In order to do this we will:
1. Split catalogues into bins of absolute magnitude and for each bin
    1. Create a K-D Tree for the matching objects in the simulated catalogue (`tree`)
    2. Create a set of all objects that have already been assigned (`assigned`)
    3. For each object in the mpcorb catalogue with matching magnitudes:
        1. Set `k=100`
        2. Query the `tree` to find the nearest `k` objects in position within a distance `d_max`, save as `neighbours` and save length of `neighbours` as `count_nearby`
        3. Remove any objects that are already in `assigned`
        4. While `len(neighbours) < 1` and `count_nearby > 0` and `k < 500`
            1. `k += 100`
            2. Go back to step b
        5. If `len(neighbours) >= 1` then
            1. Find the object in `neighbours` with the closest velocity
            2. Save the pairing and add the object to `assigned`
        6. Otherwise
            1. Make a note that the real object has no match (so we will add it directly)
3. Output the list of pairings

In [1]:
from scipy.spatial import KDTree, cKDTree
import numpy as np
import pandas as pd

## Read in the data

In [2]:
s3m = pd.read_hdf("catalogues/s3m_propagated.h5", key="df")

In [3]:
mpcorb = pd.read_hdf("catalogues/mpcorb_propagated.h5", key="df")

In [4]:
mpcorb_xyz = np.array([mpcorb["x"].values, mpcorb["y"].values, mpcorb["z"].values]).T
s3m_xyz = np.array([s3m["x"].values, s3m["y"].values, s3m["z"].values]).T

## Split into absolute magnitude bins

In [33]:
%%timeit -n 1 -r 1

# loop every magnitude bin
magnitudes = np.arange(-2, 28)
for i in range(len(magnitudes) - 1):
    i = 14
    
    # get the matching simulated data and build a K-D Tree
    s3m_mag_mask = np.logical_and(s3m.H >= magnitudes[i], s3m.H < magnitudes[i + 1])
    s3m_id = s3m.id[s3m_mag_mask].values
    tree = cKDTree(s3m_xyz[s3m_mag_mask])
    
    # get the matching real data from MPCORB
    mpcorb_mag_mask = np.logical_and(mpcorb.H >= magnitudes[i], mpcorb.H <= magnitudes[i + 1])
    real_objects = mpcorb_xyz[mpcorb_mag_mask]
    
    print(len(s3m.H[s3m_mag_mask]), len(real_objects))
    
    # keep track of objects already assigned and a count of how many had no matches
    taken = []
    no_match_count = 0
    
    # iterate over every object in the real catalogue
    for obj in real_objects:
        
        # find the nearest 100 neighbours within 0.1 AU and mask further neighbours
        distances, inds = tree.query(obj, k=100, distance_upper_bound=0.1)
        distances, inds = distances[np.isfinite(distances)], inds[np.isfinite(distances)]
        
        ids = s3m_id[inds]
        
        # get only the options which haven't yet been assigned
        unassigned_options = np.setdiff1d(ids, taken, assume_unique=True)

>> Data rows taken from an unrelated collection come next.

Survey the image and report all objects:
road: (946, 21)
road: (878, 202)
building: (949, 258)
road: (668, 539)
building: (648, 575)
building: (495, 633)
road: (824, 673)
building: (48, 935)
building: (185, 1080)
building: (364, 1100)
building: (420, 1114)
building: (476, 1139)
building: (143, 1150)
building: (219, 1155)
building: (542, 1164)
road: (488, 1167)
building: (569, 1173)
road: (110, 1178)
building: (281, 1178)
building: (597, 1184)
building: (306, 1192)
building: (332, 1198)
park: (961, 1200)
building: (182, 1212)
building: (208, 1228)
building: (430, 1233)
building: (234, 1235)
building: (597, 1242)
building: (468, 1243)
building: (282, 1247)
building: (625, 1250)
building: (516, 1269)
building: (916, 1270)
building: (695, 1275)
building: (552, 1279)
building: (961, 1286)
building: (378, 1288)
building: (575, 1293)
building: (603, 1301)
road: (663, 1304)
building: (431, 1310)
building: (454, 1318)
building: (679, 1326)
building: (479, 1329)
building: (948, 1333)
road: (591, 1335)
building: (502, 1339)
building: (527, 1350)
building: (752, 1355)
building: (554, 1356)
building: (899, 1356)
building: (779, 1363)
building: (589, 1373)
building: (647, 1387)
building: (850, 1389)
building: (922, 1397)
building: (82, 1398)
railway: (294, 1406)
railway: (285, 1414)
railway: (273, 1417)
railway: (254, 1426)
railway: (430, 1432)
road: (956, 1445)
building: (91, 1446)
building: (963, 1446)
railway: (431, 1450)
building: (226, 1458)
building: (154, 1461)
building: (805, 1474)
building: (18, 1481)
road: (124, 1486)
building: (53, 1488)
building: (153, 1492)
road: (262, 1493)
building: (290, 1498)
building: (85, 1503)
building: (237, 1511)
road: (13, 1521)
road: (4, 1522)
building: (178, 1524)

        # if there are any matching objects
        if len(unassigned_options) > 0:
            
            # choose the one with the closest velocity
            match = unassigned_options[0]
            taken.append(match)
        else:
            no_match_count += 1
    
    print(len(taken), no_match_count)
            
    break

8404 5364
1910 3454
1.6 s ± 0 ns per loop (mean ± std. dev. of 1 run, 1 loop each)